The unidentified official from CAAC also disclosed that similar negotiations with more European countries, such as Spain, about possible market-opening aviation pacts will be held by the end of this year, which means maybe more competition for Lufthansa.

"No, we are not afraid. Instead, we are open to competition, as long as the competition is fair. In fact, we are not afraid of more competition. We have established our position as a global carrier, and our hubs Frankfurt and Munich are located in the centre of Europe, which give us an geological upper hand in international transfer flights," Antinori said.

To cement its status as a global airliner, Lufthansa will offer its first class passengers a new dimension in travel from December 1. Concierge services, limousine-transfer direct to the aircraft, an exclusive ambience with gourmet restaurant and personal attention for guests from arrival at the airport right through to take-off are the special features of the service.
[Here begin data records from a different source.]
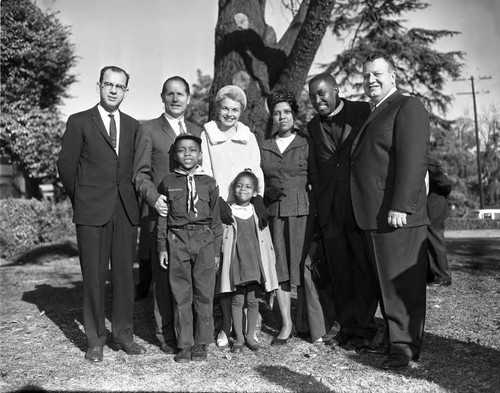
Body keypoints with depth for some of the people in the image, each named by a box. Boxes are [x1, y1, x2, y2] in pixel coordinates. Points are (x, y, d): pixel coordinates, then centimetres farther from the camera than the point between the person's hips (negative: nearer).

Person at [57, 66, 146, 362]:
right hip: (91, 212, -3)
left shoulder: (133, 126, 13)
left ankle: (124, 333, 18)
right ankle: (96, 339, 13)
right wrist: (81, 199, 7)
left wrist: (131, 198, 7)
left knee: (125, 272, 5)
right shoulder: (79, 122, 3)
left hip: (126, 210, 3)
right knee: (94, 276, 2)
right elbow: (66, 166, 4)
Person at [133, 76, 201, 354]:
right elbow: (140, 174, 1)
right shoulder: (149, 130, 4)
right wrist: (154, 198, -16)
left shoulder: (198, 131, 17)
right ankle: (167, 334, 14)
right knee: (164, 277, 2)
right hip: (162, 214, -3)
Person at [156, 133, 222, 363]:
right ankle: (184, 345, 15)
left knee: (204, 295, 2)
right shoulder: (168, 183, 6)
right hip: (177, 241, 0)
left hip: (204, 240, 0)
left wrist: (216, 250, 6)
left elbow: (215, 219, 8)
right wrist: (162, 248, 4)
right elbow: (162, 218, 9)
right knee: (181, 295, 5)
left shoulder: (209, 183, 5)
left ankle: (201, 344, 16)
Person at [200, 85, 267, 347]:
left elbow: (257, 172, 10)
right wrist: (218, 201, -12)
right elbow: (204, 174, 0)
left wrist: (258, 198, -6)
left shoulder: (249, 137, 15)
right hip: (217, 210, -2)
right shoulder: (206, 136, 5)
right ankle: (226, 325, 4)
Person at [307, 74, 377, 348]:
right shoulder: (312, 127, 12)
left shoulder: (363, 112, 1)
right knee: (339, 271, 8)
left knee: (365, 268, 3)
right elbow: (313, 170, 12)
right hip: (329, 210, 4)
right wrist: (318, 206, 3)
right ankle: (346, 326, 20)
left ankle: (364, 328, 13)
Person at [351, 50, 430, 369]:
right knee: (386, 283, 14)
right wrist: (366, 212, 13)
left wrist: (400, 207, -22)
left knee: (403, 284, -1)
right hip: (374, 217, 9)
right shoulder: (373, 115, 23)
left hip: (398, 216, -9)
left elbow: (413, 160, -15)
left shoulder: (408, 106, -4)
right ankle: (395, 336, 25)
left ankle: (405, 347, 9)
The exclusive service starts on the ground in Frankfurt, in the newly-built First Class terminal and in new First Class lounges.

Lufthansa is leading other European competitors in China in terms of flights available locally. It flies to Beijing, Shanghai and Hong Kong from both Frankfurt and Munich as well as to Guangzhou from Munich via Shanghai and offers a total of 41 weekly flights.

Lufthansa has been co-operating with Air China since October 2000. It flies to the Chinese mainland's major hubs Beijing, Shanghai and Guangzhou (via Shanghai) through code sharing agreements with Air China.

Also through recently expanded code sharing, Lufthansa can reach second tier cities like Dalian, Chengdu, Hangzhou, Nanjing and Xi'an.